A minha expectativa em relação à entrevista de
António Lobo Antunes, ontem, à RTP, era alta. Alta, com muitas reticências.
Primeiro, pela dificuldade que é conversar com o António na condição de
repórter. Em segundo lugar, porque em televisão, o cenário só piora. Quem
conhece Lobo Antunes sabe que é um escritor peculiar, pautado por registos orais
e um modo de estar que dificulta o tratamento jornalístico. Não é culpa dele,
como é óbvio (nem da jornalista), porque aquela imagem é ele próprio. Simplesmente é um trabalho duro de
roer, como costumo dizer. Mas a entrevista de Fátima Campos Ferreira matou, em
parte, a tal expectativa, que se cria junto do espectador. Além de nitidamente
«cortada» (talvez por essa dificuldade de entrevistar o escritor em televisão),
padeceu de uma pobreza terrível. Nem uma única pergunta sobre o seu último
livro, ‘Caminho como uma Casa em Chamas’. Nem uma questão sobre o próximo (se é
que há nova prosa). Da conversa, que será transmitida na íntegra, na próxima
sexta-feira à noite, na RTP Informação, há pequenos nadas que valem pela
inteligência do entrevistado e pelos pequenos nadas que ele me faz sentir. Sentada no meu sofá, ia tirando notas, das frases
tão simples que, só ditas por ele, parecem belas. «Saber fazer pastéis de
bacalhau é tão importante como ter lido “Os Lusíadas”. É uma forma de cultura»,
foi talvez a frase mais jornalística que proferiu. E pode até ser, mas, para mim,
há outras que se destacaram, pela importância do pensamento de ALA no momento actual.
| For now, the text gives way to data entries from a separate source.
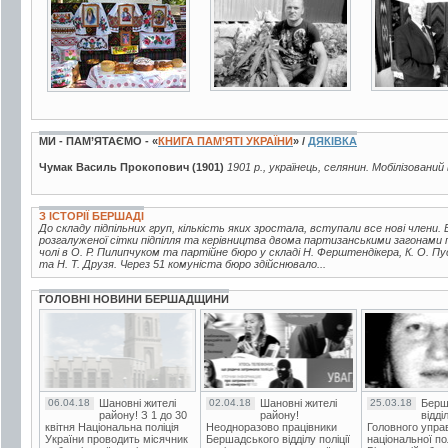
МИ - ПАМ’ЯТАЄМО - «
КНИГА ПАМ’ЯТІ УКРАЇНИ
» /
ДЯКІВКА
Чумак Василь Прокопович (1901)
1901 р., українець, селянин. Мобілізований
З ІСТОРІЇ БЕРШАДІ
До складу підпільних груп, кількість яких зростала, вступали все нові члени. В
розгалуженої сітки підпілля та керівництва двома партизанськими загонами 
чолі в О. Р. Пилипчуком та партійне бюро у складі Н. Ферштендікера, К. О. Пу
та Н. Т. Друзя. Через 51 комуніста бюро здійснювало...
ГОЛОВНІ НОВИНИ БЕРШАДЩИНИ
06.04.18
Шановні жителі
02.04.18
Шановні жителі
25.03.18
Берш
району! З 1 до 30
району!
відді
квітня Національна поліція
Неодноразово працівники
Головного упра
України проводить місячник
Бершадського відділу поліції
національної пол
Sobre o Papa Francisco, disse: «O Papa aproxima as pessoas de Deus, dando-lhe
uma dimensão quase humana de Deus». «Isto (Portugal) é um bairro pobre» | «Não
tenho dúvidas de que (o actual Governo) vai perder as eleições |
«Podemos fazer todas as críticas a Salazar mas era muito mais inteligente que
todos os políticos pós-Revolução» | «As pessoas mais reles que encontrei foi nas
classes altas. Nas das classes baixas eu pude ver a nobreza delas» | «Adoro o
nosso mau gosto». Isto é Lobo Antunes, despido, sem mácula, sem medo da nudez
interior. A idade e o seu percurso já lhe confere a legitimidade de contar
episódios íntimos, como a do caso que teve com uma dentista norueguesa nos
arredores de Nova Iorque. Ainda assim, foi ousado, porque, que me lembre, nunca
o tivera feito em televisão. Ficamos todos a saber que as estrangeiras a gritar
não chegam nem aos calcanhares das portuguesas e da Língua-Pátria. Um pormenor (de cariz sexual),
que pode dar para rir, mas que radiografa, e muito, a inteligência de ALA, e que o faz com mestria, contando a estória com palavras de sábio. Como nem tudo pode ser mau, para os que conhecem
mal o escritor, houve um ou dois momentos em que ele soltou um sorriso genuíno,
intencional e até mesmo universal. É exactamente aquele sorriso que sai do
fundo, que não pode vir de mais nenhum lugar. Só dele. Por fim, de sublinhar uma frase
muito curiosa e que qualquer jornalista devia ficar preso nela. Há um momento,
em que se fala do facto de Lobo Antunes ainda não ter sido contemplado com o
Prémio Nobel da Literatura. E, ao contrário do que costuma sempre dizer, fez
questão de dar uma novidade (e aqui,
assumo, é especulação da minha parte): «O Nobel há-de chegar dentro de três
anos (…). Porquê? Porque com tudo o que tem acontecido à minha volta, é
inevitável. A mim não me interessa nada, mas se der alegria aos portugueses, já
fico contente». Com esta termino, talvez haja uma luz invisível de
reconhecimento em Vida. Admito-o, quero muito. Mais até do que tu, ALA!